__WRITTEN REQUEST__. Copy every line of the data below word for word, and leave the pictures out.

__Dataset items__.

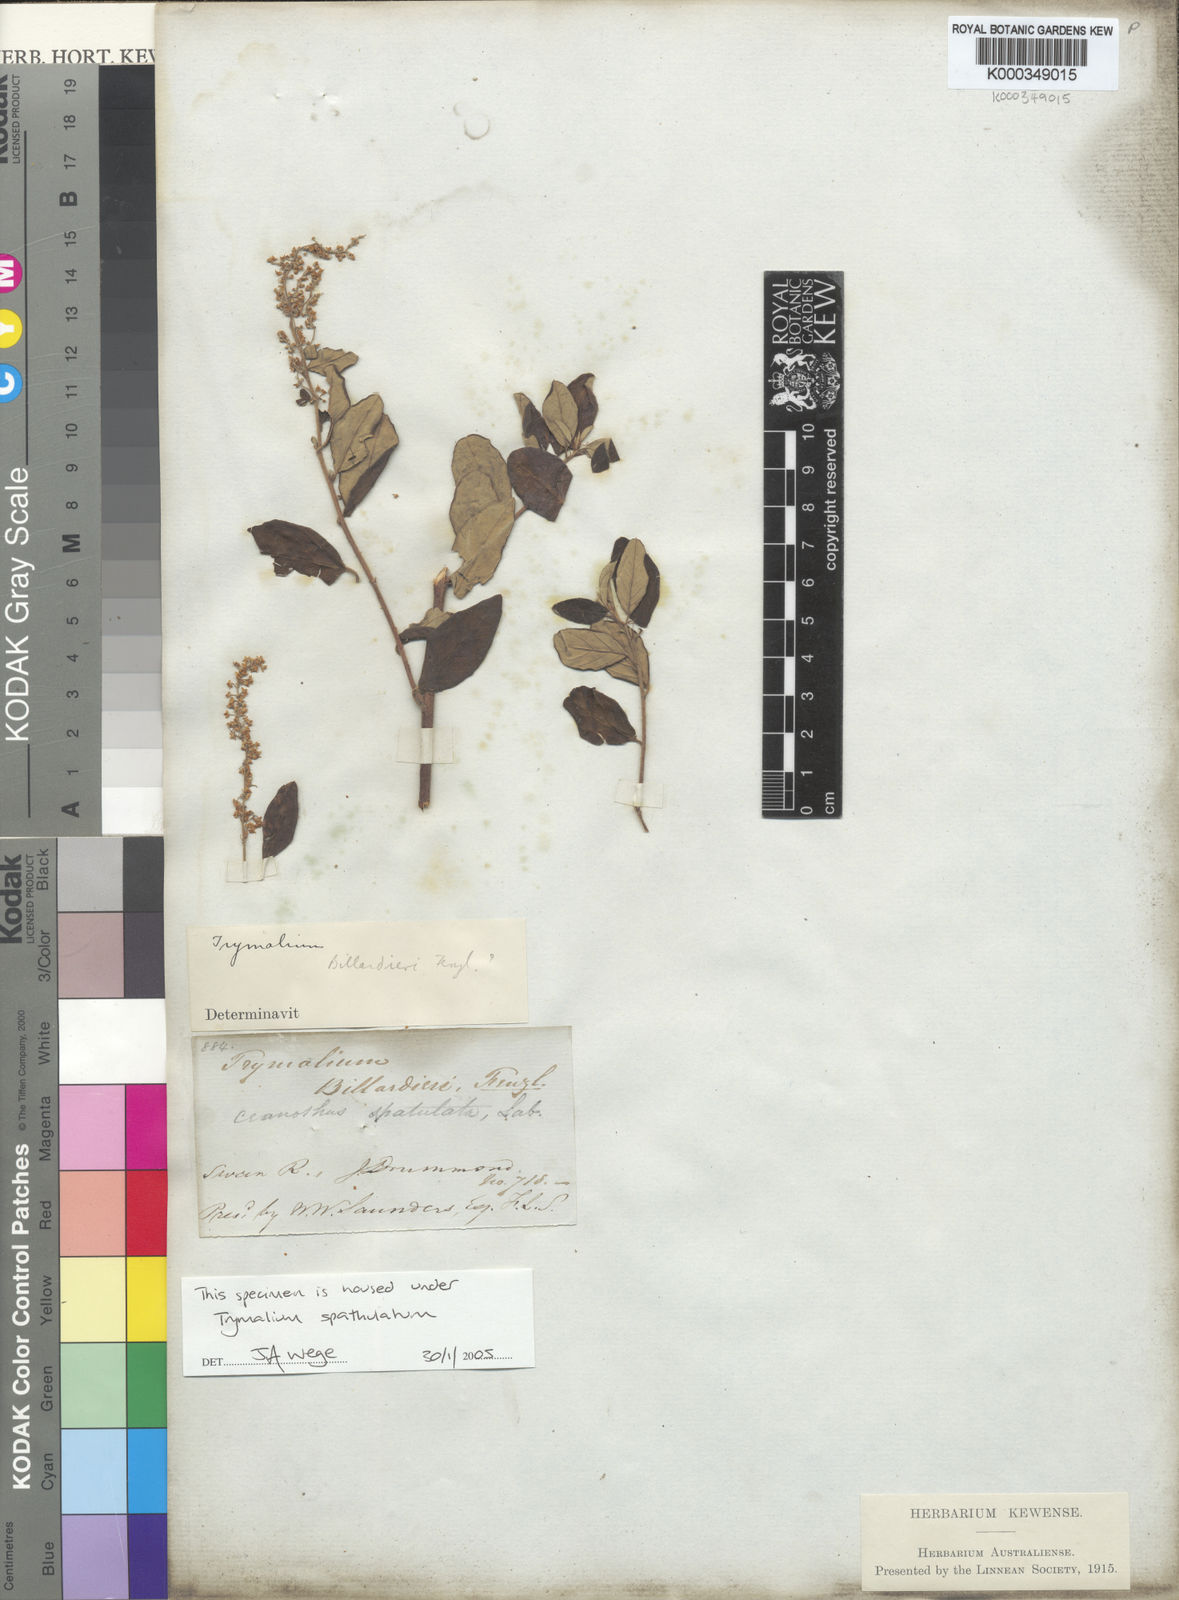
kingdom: Plantae
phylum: Tracheophyta
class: Magnoliopsida
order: Rosales
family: Rhamnaceae
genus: Trymalium
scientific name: Trymalium
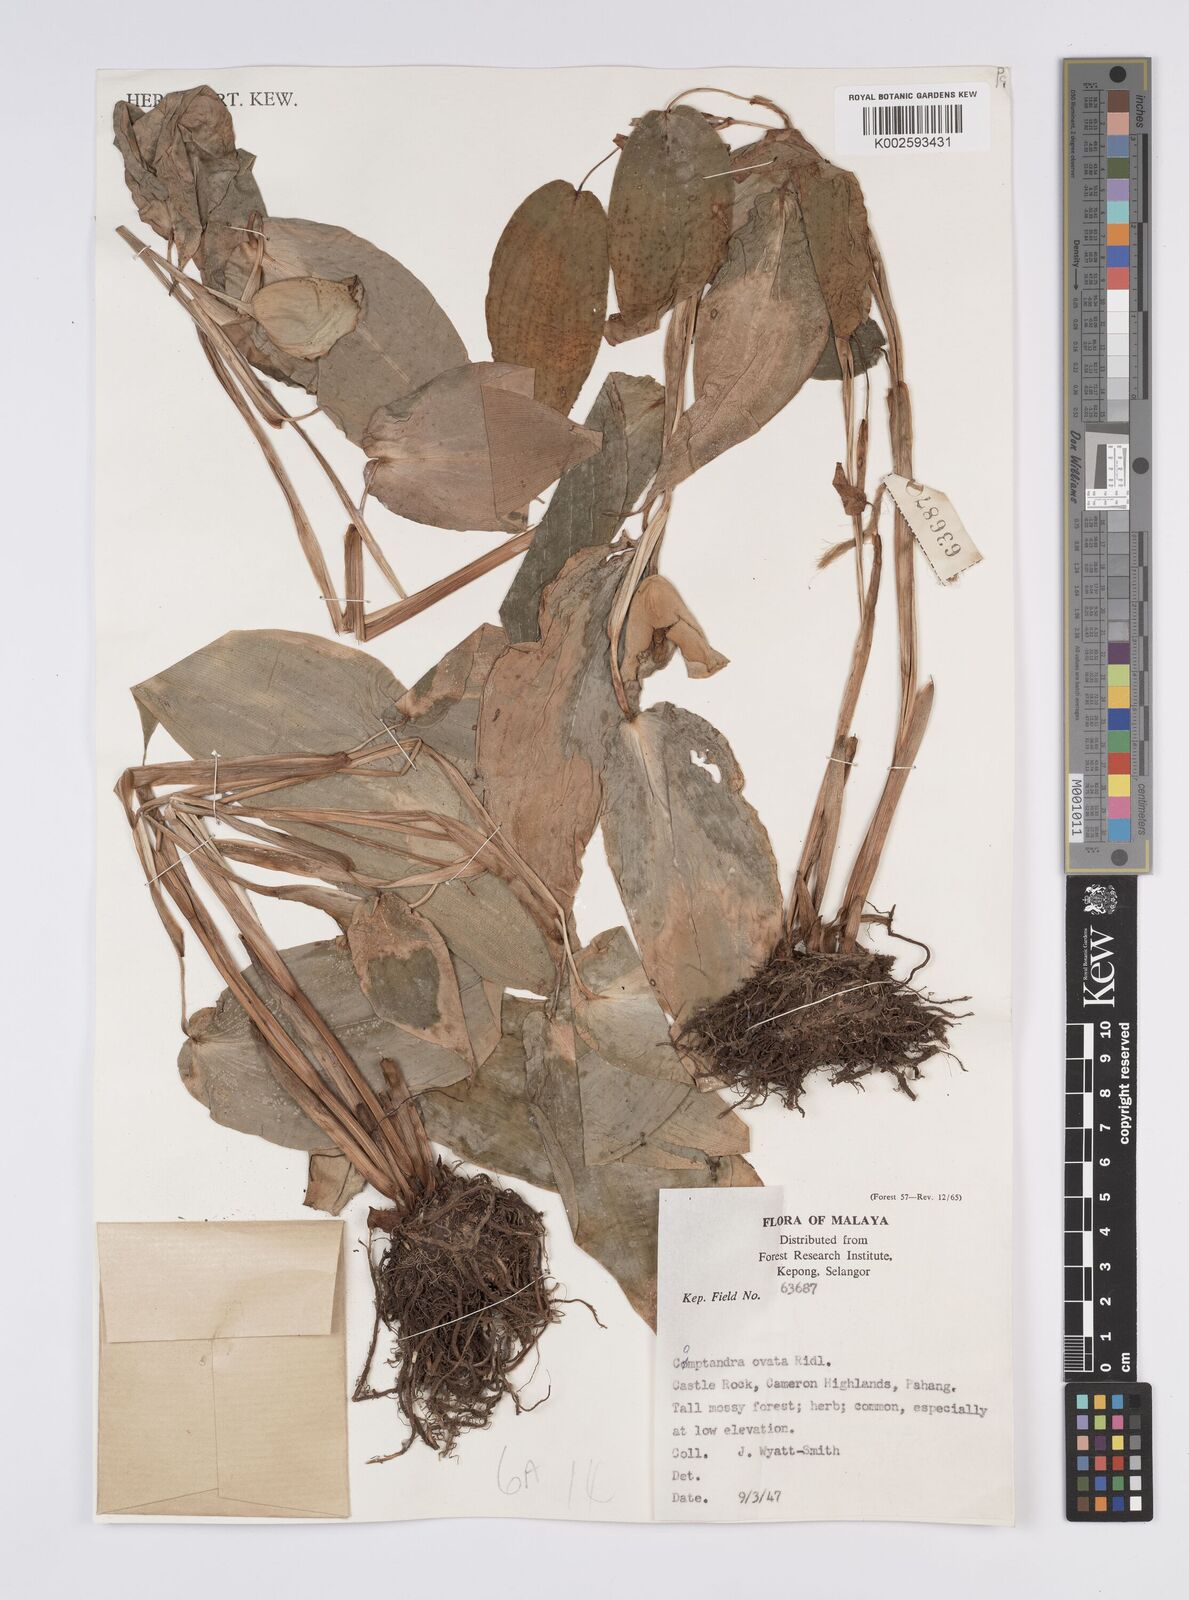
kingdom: Plantae
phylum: Tracheophyta
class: Liliopsida
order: Zingiberales
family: Zingiberaceae
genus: Camptandra
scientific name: Camptandra ovata
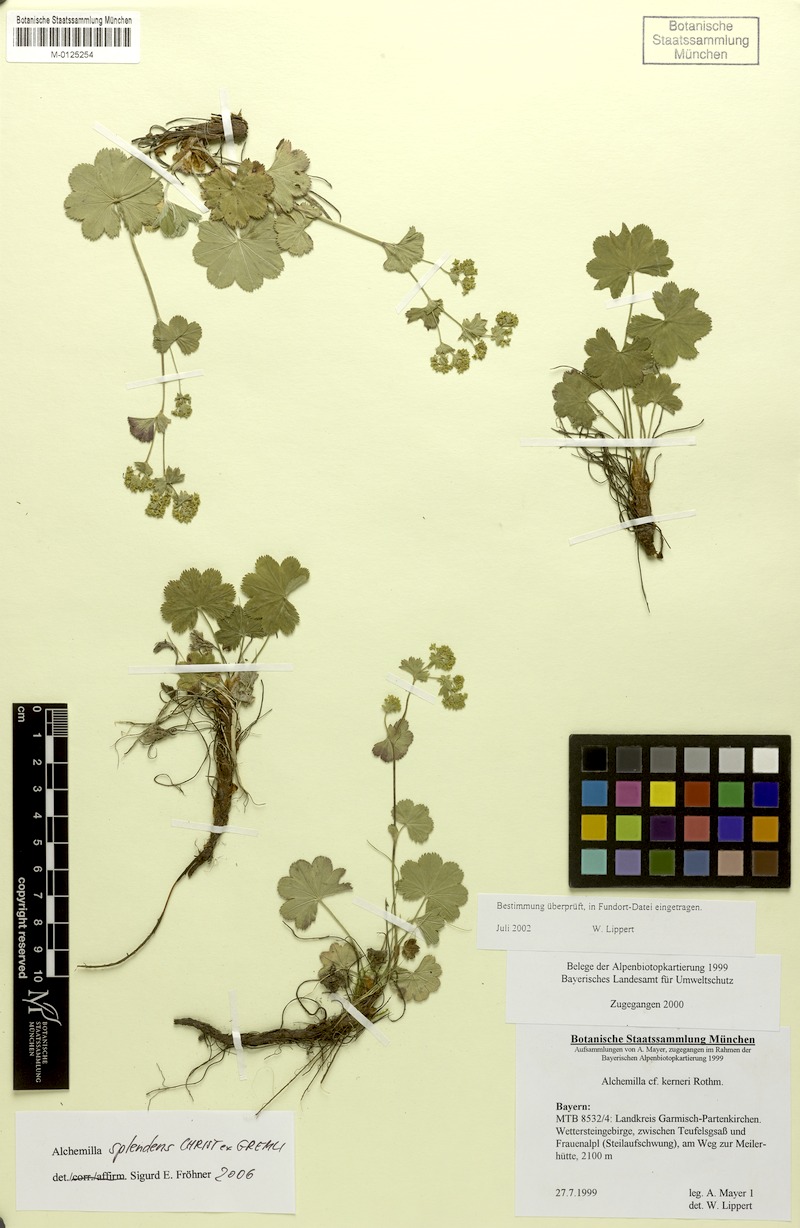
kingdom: Plantae
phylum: Tracheophyta
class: Magnoliopsida
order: Rosales
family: Rosaceae
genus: Alchemilla
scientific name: Alchemilla splendens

__RESULT FOR THIS TASK__.
kingdom: Plantae
phylum: Tracheophyta
class: Magnoliopsida
order: Rosales
family: Rhamnaceae
genus: Trymalium
scientific name: Trymalium
kingdom: Plantae
phylum: Tracheophyta
class: Liliopsida
order: Zingiberales
family: Zingiberaceae
genus: Camptandra
scientific name: Camptandra ovata
kingdom: Plantae
phylum: Tracheophyta
class: Magnoliopsida
order: Rosales
family: Rosaceae
genus: Alchemilla
scientific name: Alchemilla splendens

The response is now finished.